How AI can improve the security of facility entrances

Photos courtesy Boon Edam

By Kurt Measom

While artificial intelligence (AI) has made an impact in a myriad of technology sectors, it is still in its infancy in the physical security industry. AI’s ability to simulate the human intelligence process by acquiring and learning certain tasks and behaviors is well suited for some of physical security’s redundant tasks. The artificial neural network (ANN) is at the heart of this learning process, as thousands of sensors mimic the human brain by absorbing data and information from its environment, assessing its meaning or threat level through its sensory devices, such as video cameras, access control and secure entrance systems, Internet of Things (IoT)-powered devices, and social media and other big data resources to then coordinate the appropriate response.

John Carter, co-founder of a smart security solutions provider, wrote in a SIA Technology Insights newsletter, “No physical security devices have benefited more from AI than physical access control systems. When integrated with an AI-based solution, an access control system can now quickly react to threats and adjust permissions accordingly. Having the ability to identify anomalous events, insider threats, and hazardous situations and dynamically change permissions is a major breakthrough for the physical security world.”

The use cases for AI in access control and secured entrances are many, ranging from its ability to identify unusual activity like off-hour and abnormal access to the creation of a risk-adaptive entry process that would prevent ingress and egress to areas posing a potential danger to staff or employees. While turnstiles may not have changed dramatically in form, their use within a layered security solution can provide invaluable data to an AI-based system. Anomalous traffic patterns or unusual access can be identified before individuals reach higher security areas. Randomized spot checks, controlled throughput, and directed traffic flows can be initiated and managed via intelligent, risk-based solutions as threats are detected.

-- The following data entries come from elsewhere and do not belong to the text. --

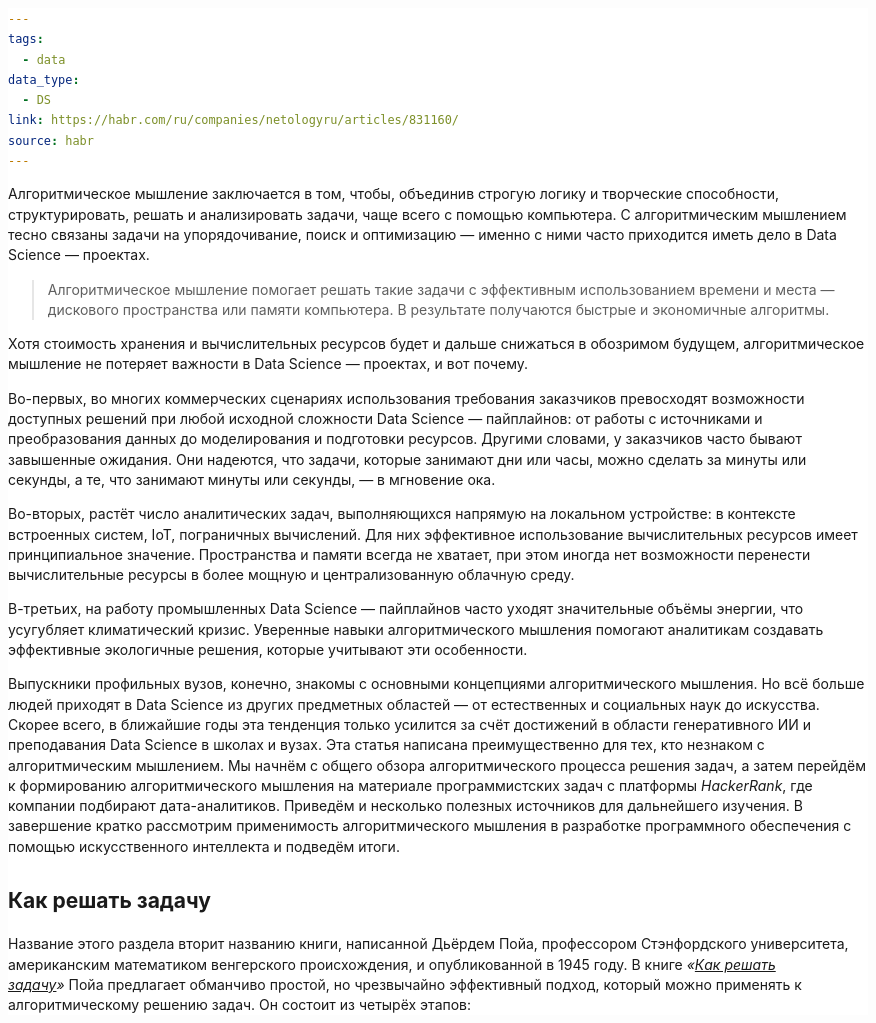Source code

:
 ```yaml
---
tags:
  - data
data_type:
  - DS
link: https://habr.com/ru/companies/netologyru/articles/831160/
source: habr
---
```


Алгоритмическое мышление заключается в том, чтобы, объединив строгую логику и творческие способности, структурировать, решать и анализировать задачи, чаще всего с помощью компьютера. С алгоритмическим мышлением тесно связаны задачи на упорядочивание, поиск и оптимизацию — именно с ними часто приходится иметь дело в Data Science — проектах.

> Алгоритмическое мышление помогает решать такие задачи с эффективным использованием времени и места — дискового пространства или памяти компьютера. В результате получаются быстрые и экономичные алгоритмы.

Хотя стоимость хранения и вычислительных ресурсов будет и дальше снижаться в обозримом будущем, алгоритмическое мышление не потеряет важности в Data Science — проектах, и вот почему.

Во-первых, во многих коммерческих сценариях использования требования заказчиков превосходят возможности доступных решений при любой исходной сложности Data Science — пайплайнов: от работы с источниками и преобразования данных до моделирования и подготовки ресурсов. Другими словами, у заказчиков часто бывают завышенные ожидания. Они надеются, что задачи, которые занимают дни или часы, можно сделать за минуты или секунды, а те, что занимают минуты или секунды, — в мгновение ока.

Во-вторых, растёт число аналитических задач, выполняющихся напрямую на локальном устройстве: в контексте встроенных систем, IoT, пограничных вычислений. Для них эффективное использование вычислительных ресурсов имеет принципиальное значение. Пространства и памяти всегда не хватает, при этом иногда нет возможности перенести вычислительные ресурсы в более мощную и централизованную облачную среду.

В-третьих, на работу промышленных Data Science — пайплайнов часто уходят значительные объёмы энергии, что усугубляет климатический кризис. Уверенные навыки алгоритмического мышления помогают аналитикам создавать эффективные экологичные решения, которые учитывают эти особенности.

Выпускники профильных вузов, конечно, знакомы с основными концепциями алгоритмического мышления. Но всё больше людей приходят в Data Science из других предметных областей — от естественных и социальных наук до искусства. Скорее всего, в ближайшие годы эта тенденция только усилится за счёт достижений в области генеративного ИИ и преподавания Data Science в школах и вузах. Эта статья написана преимущественно для тех, кто незнаком с алгоритмическим мышлением. Мы начнём с общего обзора алгоритмического процесса решения задач, а затем перейдём к формированию алгоритмического мышления на материале программистских задач с платформы _HackerRank_, где компании подбирают дата-аналитиков. Приведём и несколько полезных источников для дальнейшего изучения. В завершение кратко рассмотрим применимость алгоритмического мышления в разработке программного обеспечения с помощью искусственного интеллекта и подведём итоги.

## Как решать задачу

Название этого раздела вторит названию книги, написанной Дьёрдем Пойа, профессором Стэнфордского университета, американским математиком венгерского происхождения, и опубликованной в 1945 году. В книге _«_[_Как решать задачу_](https://www.ozon.ru/search/?text=%D0%94%D1%8C%D0%B5%D1%80%D0%B4%D1%8C+%D0%9F%D0%BE%D0%B9%D0%B0&from_global=true)_»_ Пойа предлагает обманчиво простой, но чрезвычайно эффективный подход, который можно применять к алгоритмическому решению задач. Он состоит из четырёх этапов:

Thanks to the rapid growth of AI it translates into a safer environment

According to research and analysis firm ABI Research, the total installed base of devices with artificial intelligence capabilities will grow from $2.7 billion in 2019 to $4.5 billion in 2024. Global spending on AI systems will hit $97.9 billion in 2023, which is two-and-a-half times the 2019 spend, according to market intelligence firm IDC’s Worldwide Artificial Intelligence Systems Spending Guide.

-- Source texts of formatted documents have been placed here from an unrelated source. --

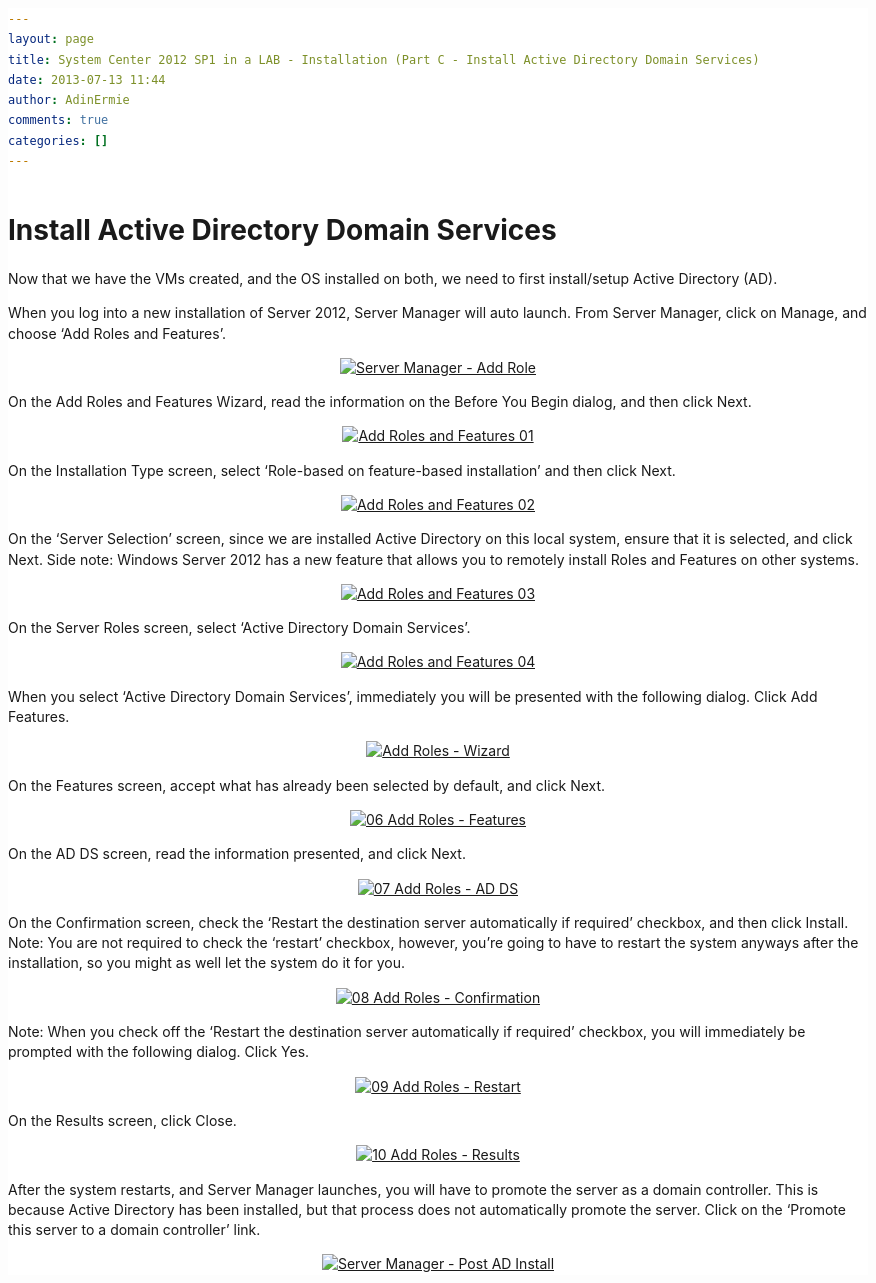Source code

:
 ```yaml
---
layout: page
title: System Center 2012 SP1 in a LAB - Installation (Part C - Install Active Directory Domain Services)
date: 2013-07-13 11:44
author: AdinErmie
comments: true
categories: []
---
```

<h1>Install Active Directory Domain Services</h1>
Now that we have the VMs created, and the OS installed on both, we need to first install/setup Active Directory (AD).

When you log into a new installation of Server 2012, Server Manager will auto launch. From Server Manager, click on Manage, and choose ‘Add Roles and Features’.
<p style="text-align:center;"><a href="http://adinermie.files.wordpress.com/2013/07/server-manager-add-role.png"><img class="alignnone size-large wp-image-125" src="http://adinermie.files.wordpress.com/2013/07/server-manager-add-role.png?w=584" alt="Server Manager - Add Role" width="584" height="438" /></a></p>
On the Add Roles and Features Wizard, read the information on the Before You Begin dialog, and then click Next.
<p style="text-align:center;"><a href="http://adinermie.files.wordpress.com/2013/07/add-roles-and-features-01.png"><img class="alignnone size-large wp-image-77" src="http://adinermie.files.wordpress.com/2013/07/add-roles-and-features-01.png?w=584" alt="Add Roles and Features 01" width="584" height="413" /></a></p>
On the Installation Type screen, select ‘Role-based on feature-based installation’ and then click Next.
<p style="text-align:center;"><a href="http://adinermie.files.wordpress.com/2013/07/add-roles-and-features-02.png"><img class="alignnone size-large wp-image-78" src="http://adinermie.files.wordpress.com/2013/07/add-roles-and-features-02.png?w=584" alt="Add Roles and Features 02" width="584" height="413" /></a></p>
On the ‘Server Selection’ screen, since we are installed Active Directory on this local system, ensure that it is selected, and click Next. Side note: Windows Server 2012 has a new feature that allows you to remotely install Roles and Features on other systems.
<p style="text-align:center;"><a href="http://adinermie.files.wordpress.com/2013/07/add-roles-and-features-03.png"><img class="alignnone size-large wp-image-79" src="http://adinermie.files.wordpress.com/2013/07/add-roles-and-features-03.png?w=584" alt="Add Roles and Features 03" width="584" height="413" /></a></p>
On the Server Roles screen, select ‘Active Directory Domain Services’.
<p style="text-align:center;"><a href="http://adinermie.files.wordpress.com/2013/07/add-roles-and-features-04.png"><img class="alignnone size-large wp-image-80" src="http://adinermie.files.wordpress.com/2013/07/add-roles-and-features-04.png?w=584" alt="Add Roles and Features 04" width="584" height="413" /></a></p>
When you select ‘Active Directory Domain Services’, immediately you will be presented with the following dialog. Click Add Features.
<p style="text-align:center;"><a href="http://adinermie.files.wordpress.com/2013/07/add-roles-wizard.png"><img class="alignnone size-full wp-image-76" src="http://adinermie.files.wordpress.com/2013/07/add-roles-wizard.png" alt="Add Roles - Wizard" width="430" height="448" /></a></p>
On the Features screen, accept what has already been selected by default, and click Next.
<p style="text-align:center;"><a href="http://adinermie.files.wordpress.com/2013/07/06-add-roles-features.png"><img class="alignnone size-large wp-image-66" src="http://adinermie.files.wordpress.com/2013/07/06-add-roles-features.png?w=584" alt="06 Add Roles - Features" width="584" height="413" /></a></p>
On the AD DS screen, read the information presented, and click Next.
<p style="text-align:center;"><a href="http://adinermie.files.wordpress.com/2013/07/07-add-roles-ad-ds.png"><img class="alignnone size-large wp-image-67" src="http://adinermie.files.wordpress.com/2013/07/07-add-roles-ad-ds.png?w=584" alt="07 Add Roles - AD DS" width="584" height="413" /></a></p>
On the Confirmation screen, check the ‘Restart the destination server automatically if required’ checkbox, and then click Install. Note: You are not required to check the ‘restart’ checkbox, however, you’re going to have to restart the system anyways after the installation, so you might as well let the system do it for you.
<p style="text-align:center;"><a href="http://adinermie.files.wordpress.com/2013/07/08-add-roles-confirmation.png"><img class="alignnone size-large wp-image-68" src="http://adinermie.files.wordpress.com/2013/07/08-add-roles-confirmation.png?w=584" alt="08 Add Roles - Confirmation" width="584" height="413" /></a></p>
Note: When you check off the ‘Restart the destination server automatically if required’ checkbox, you will immediately be prompted with the following dialog. Click Yes.
<p style="text-align:center;"><a href="http://adinermie.files.wordpress.com/2013/07/09-add-roles-restart.png"><img class="alignnone size-full wp-image-69" src="http://adinermie.files.wordpress.com/2013/07/09-add-roles-restart.png" alt="09 Add Roles - Restart" width="462" height="172" /></a></p>
On the Results screen, click Close.
<p style="text-align:center;"><a href="http://adinermie.files.wordpress.com/2013/07/10-add-roles-results.png"><img class="alignnone size-large wp-image-70" src="http://adinermie.files.wordpress.com/2013/07/10-add-roles-results.png?w=584" alt="10 Add Roles - Results" width="584" height="413" /></a></p>
After the system restarts, and Server Manager launches, you will have to promote the server as a domain controller. This is because Active Directory has been installed, but that process does not automatically promote the server. Click on the ‘Promote this server to a domain controller’ link.
<p style="text-align:center;"><a href="http://adinermie.files.wordpress.com/2013/07/server-manager-post-ad-install.png"><img class="alignnone size-large wp-image-126" src="http://adinermie.files.wordpress.com/2013/07/server-manager-post-ad-install.png?w=584" alt="Server Manager - Post AD Install" width="584" height="415" /></a></p>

There is good reason for this rapid growth. The use of artificial intelligence improves operational efficiencies and system effectiveness with a number of additional benefits. Organizations can save costs, improve security, provide better customer service, reduce negative environmental impact, and possibly even save lives using AI.

Big data and analytics can enable AI to create predictive analytics at the entry to drive management and monitoring.

That is not just hyperbole. For example, without a doubt, the most pressing problem facing governments, families, and every organization around the world right now is the COVID-19 pandemic. In the recent past, biopharma companies have adopted artificial intelligence to help solve health problems by locating meaningful patterns within extremely large data sets. Medical publication Fierce Biotech notes, according to Arvind Ramanathan, a technology leader at the U.S. Department of Energy’s Argonne National Laboratory, the lab is providing supercomputing resources to a public-private consortium of COVID-19 researchers right now.